TASK OBJECTIVE:
An exact copy of each line below is needed, with no images in it.

··········

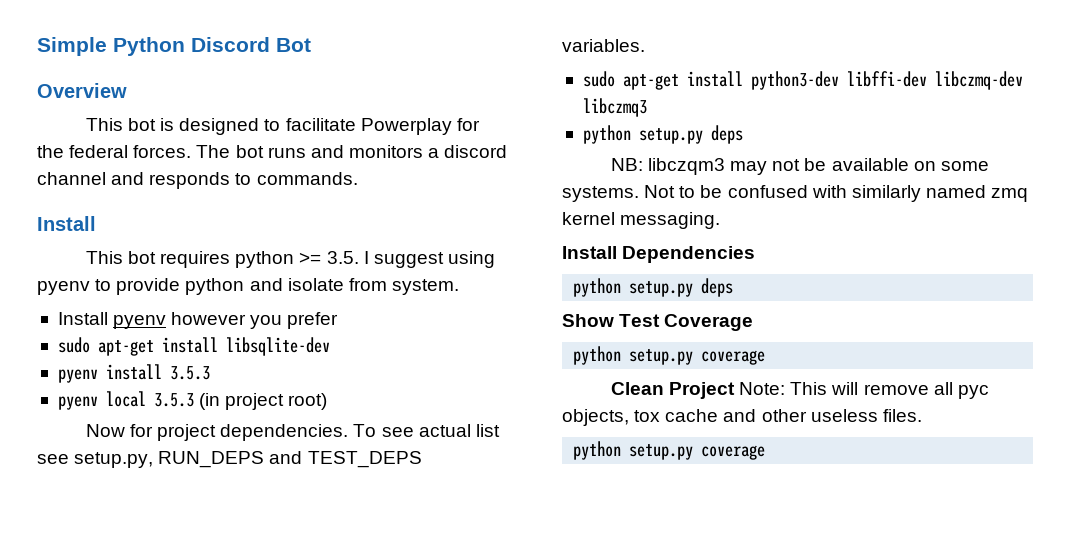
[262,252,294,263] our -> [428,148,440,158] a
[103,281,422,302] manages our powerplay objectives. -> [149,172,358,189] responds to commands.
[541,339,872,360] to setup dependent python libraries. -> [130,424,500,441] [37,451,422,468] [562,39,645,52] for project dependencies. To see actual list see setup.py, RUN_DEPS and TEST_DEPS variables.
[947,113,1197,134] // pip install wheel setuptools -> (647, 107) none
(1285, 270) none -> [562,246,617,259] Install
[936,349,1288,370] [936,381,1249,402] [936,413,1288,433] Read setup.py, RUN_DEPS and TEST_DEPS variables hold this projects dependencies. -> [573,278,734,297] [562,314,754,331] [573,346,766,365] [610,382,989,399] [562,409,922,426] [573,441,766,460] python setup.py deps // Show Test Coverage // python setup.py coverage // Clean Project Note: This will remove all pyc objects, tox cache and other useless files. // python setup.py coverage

··········

OUTPUT OF THE EXERCISE:
[262,252,294,263] our -> [428,148,440,158] a
[103,281,422,302] manages our powerplay objectives. -> [149,172,358,189] responds to commands.
[541,339,872,360] to setup dependent python libraries. -> [130,424,500,441] [37,451,422,468] [562,39,645,52] for project dependencies. To see actual list see setup.py, RUN_DEPS and TEST_DEPS variables.
[947,113,1197,134] // pip install wheel setuptools -> (647, 107) none
(1285, 270) none -> [562,246,617,259] Install
[936,349,1288,370] [936,381,1249,402] [936,413,1288,433] Read setup.py, RUN_DEPS and TEST_DEPS variables hold this projects dependencies. -> [573,278,734,297] [562,314,754,331] [573,346,766,365] [610,382,989,399] [562,409,922,426] [573,441,766,460] python setup.py deps // Show Test Coverage // python setup.py coverage // Clean Project Note: This will remove all pyc objects, tox cache and other useless files. // python setup.py coverage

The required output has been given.